“The narrative is the first story, the primal story, from which all others come. It is your story.” These thoughts by writer John Rouse speak clearly to the importance of narrative writing. I share them because I, too, feel that narrative writing is a valuable or, dare I say, the most important element in an effective writing program.
I know the common refrain from teachers: I can’t worry about narrative writing; that’s just storytelling. I have enough trouble covering the academic forms (explanatory, persuasive, responses to literature, etc.) students will be tested on.
Narrative writing offers too much to be treated like a stray dog. The primary purpose in anyone’s life is to make sense of experiences as they come to him or her: What was that conversation all about? Should I try out for the track team? Would I like to be a nurse? And what better way for someone to explore these experiences than to write about them? The linear nature of writing—recording one word after another—prompts reflecting and forming new understandings.

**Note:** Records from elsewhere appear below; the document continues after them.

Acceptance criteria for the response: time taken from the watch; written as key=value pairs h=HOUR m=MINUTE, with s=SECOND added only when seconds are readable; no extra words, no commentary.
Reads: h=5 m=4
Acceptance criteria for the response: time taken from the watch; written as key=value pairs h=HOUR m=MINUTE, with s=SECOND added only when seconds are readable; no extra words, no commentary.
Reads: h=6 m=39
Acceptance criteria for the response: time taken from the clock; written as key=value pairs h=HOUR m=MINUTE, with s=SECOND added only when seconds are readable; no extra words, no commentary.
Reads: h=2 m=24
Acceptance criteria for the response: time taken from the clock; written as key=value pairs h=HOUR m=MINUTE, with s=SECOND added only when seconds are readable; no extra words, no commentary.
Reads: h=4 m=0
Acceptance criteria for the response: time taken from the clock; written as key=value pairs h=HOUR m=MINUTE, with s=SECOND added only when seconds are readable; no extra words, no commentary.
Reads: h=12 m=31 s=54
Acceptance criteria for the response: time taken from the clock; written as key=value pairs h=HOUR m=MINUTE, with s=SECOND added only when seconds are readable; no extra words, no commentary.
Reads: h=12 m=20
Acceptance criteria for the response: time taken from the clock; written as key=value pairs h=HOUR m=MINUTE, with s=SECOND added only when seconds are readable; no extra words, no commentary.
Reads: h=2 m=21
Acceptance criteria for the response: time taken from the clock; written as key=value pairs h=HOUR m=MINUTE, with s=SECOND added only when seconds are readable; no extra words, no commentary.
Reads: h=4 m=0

According to learning theorist James Britton, in-school learning should embrace this need, especially in the writing classroom. Doing so makes an important connection between a student’s personal life and the school experience. Unfortunately, schools often function as fortresses, carefully protecting their territory—the dissemination of facts and formulas. After too many years in the fortress, many students have only one thing on their minds: How can I escape?
Promoting narrative writing doesn’t take much. Start by implementing journal writing. (Good for you, if you already do this.) Have students write in their journals every other day at the start of the class period. Encourage them to explore their foremost thoughts and feelings, but also suggest that they save sensitive issues for at-home journals. (To underscore the importance of journal writing, you should write along with the students.)

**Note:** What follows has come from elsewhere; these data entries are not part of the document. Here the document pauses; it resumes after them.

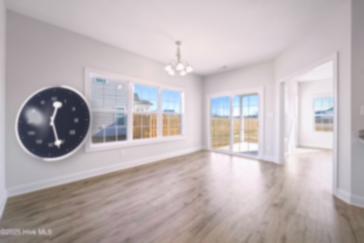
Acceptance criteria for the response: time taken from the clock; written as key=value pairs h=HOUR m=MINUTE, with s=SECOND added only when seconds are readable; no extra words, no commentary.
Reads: h=12 m=27
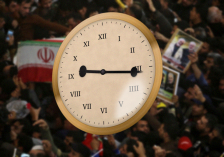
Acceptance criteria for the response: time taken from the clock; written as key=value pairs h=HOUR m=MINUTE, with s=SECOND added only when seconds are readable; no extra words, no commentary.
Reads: h=9 m=16
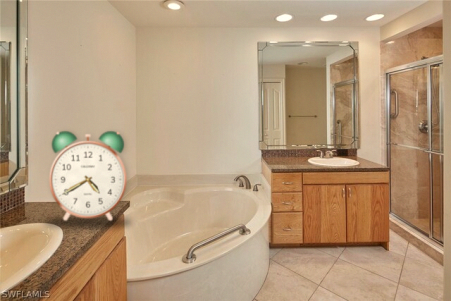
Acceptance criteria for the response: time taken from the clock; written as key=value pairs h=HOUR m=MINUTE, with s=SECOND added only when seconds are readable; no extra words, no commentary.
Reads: h=4 m=40
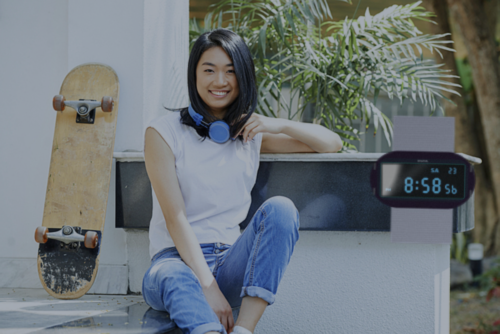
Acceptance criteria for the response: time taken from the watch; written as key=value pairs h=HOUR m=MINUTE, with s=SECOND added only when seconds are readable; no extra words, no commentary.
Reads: h=8 m=58 s=56
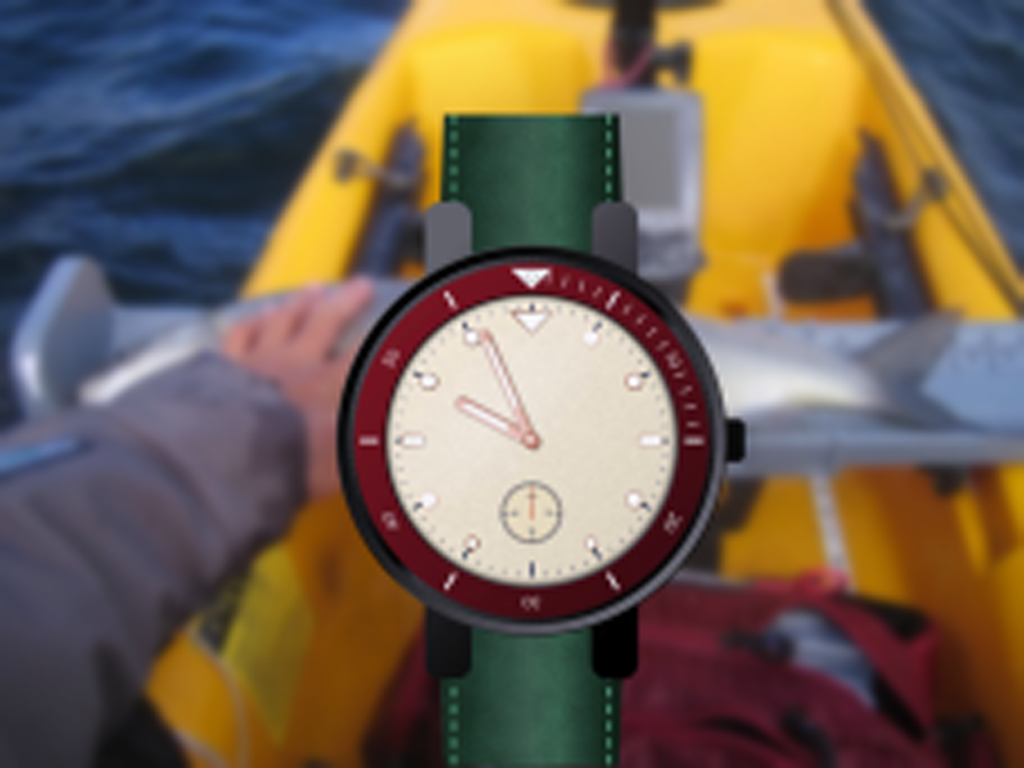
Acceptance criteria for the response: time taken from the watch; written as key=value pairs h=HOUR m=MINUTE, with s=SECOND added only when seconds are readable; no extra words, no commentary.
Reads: h=9 m=56
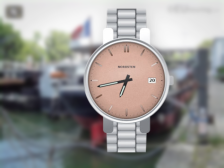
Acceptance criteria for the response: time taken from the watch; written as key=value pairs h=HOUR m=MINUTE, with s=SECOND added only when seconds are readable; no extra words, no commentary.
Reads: h=6 m=43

On off days, have students review their writing, underlining thoughts or ideas that they especially like, that surprise them, that they would like to explore further. They could also discuss their writing with a partner or two. (In this way, the entries function as very early drafts of narratives.)
Celebrating Their Lives
After a few weeks, have students select one entry to develop more fully into a complete personal narrative. Remind them that they are communicating something about their own lives, so they will want to tell a good story, one that may take some time to get just right. (Repeat this process—journal entries to personal narratives—as often as you like.)
Important: Sharing is an essential part of the narrative-writing process. I recommend whole-class sharing sessions because they help build a community spirit in the classroom and make students feel connected. (Deal with reluctant readers as best you can.)
Expanding Their Vision
Once students understand the essentials of narrative writing, they will be more than willing to experiment with other forms of writing. Obviously, the personal narrative is first cousin to short fiction and plays. All three are forms of storytelling. And some students may be drawn to poetry as a means of expressing their thoughts and feelings.

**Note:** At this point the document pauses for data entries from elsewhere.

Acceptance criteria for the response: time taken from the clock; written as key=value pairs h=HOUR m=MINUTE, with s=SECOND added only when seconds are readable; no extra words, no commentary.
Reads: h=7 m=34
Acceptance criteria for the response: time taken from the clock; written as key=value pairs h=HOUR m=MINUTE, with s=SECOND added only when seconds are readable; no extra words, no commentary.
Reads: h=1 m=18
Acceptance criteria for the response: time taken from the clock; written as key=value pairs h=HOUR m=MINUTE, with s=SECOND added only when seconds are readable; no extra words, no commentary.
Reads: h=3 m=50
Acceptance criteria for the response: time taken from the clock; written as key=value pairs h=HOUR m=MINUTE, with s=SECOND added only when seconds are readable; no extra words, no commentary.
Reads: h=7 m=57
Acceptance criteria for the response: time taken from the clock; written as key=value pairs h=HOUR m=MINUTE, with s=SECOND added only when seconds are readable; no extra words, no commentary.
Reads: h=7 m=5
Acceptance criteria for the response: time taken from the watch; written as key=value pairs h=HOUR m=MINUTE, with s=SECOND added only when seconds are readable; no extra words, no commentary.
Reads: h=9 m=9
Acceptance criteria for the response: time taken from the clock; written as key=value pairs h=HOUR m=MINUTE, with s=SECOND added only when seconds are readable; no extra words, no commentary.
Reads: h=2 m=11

Now here’s a surprise: With a firm foundation in the narrative form, students can write “academically” about issues that are important to them. The co-authors of Learning to Write/Writing to Learn—John S. Mayher, Nancy Lester, and Gordon M. Pradl—call story writing “the jumping off point—the way in” to explanatory and persuasive writing.
Ideas for academic essays can come from recurring themes in the students’ narratives, or they can come from the final summary or reflection in one particular narrative. And, of course, support for a thesis can come from the specific details in the narratives.
A final thought: Diarist Anais Nin says, “We write to taste life twice.” It’s the second taste that’s so important and needs to be honored and encouraged.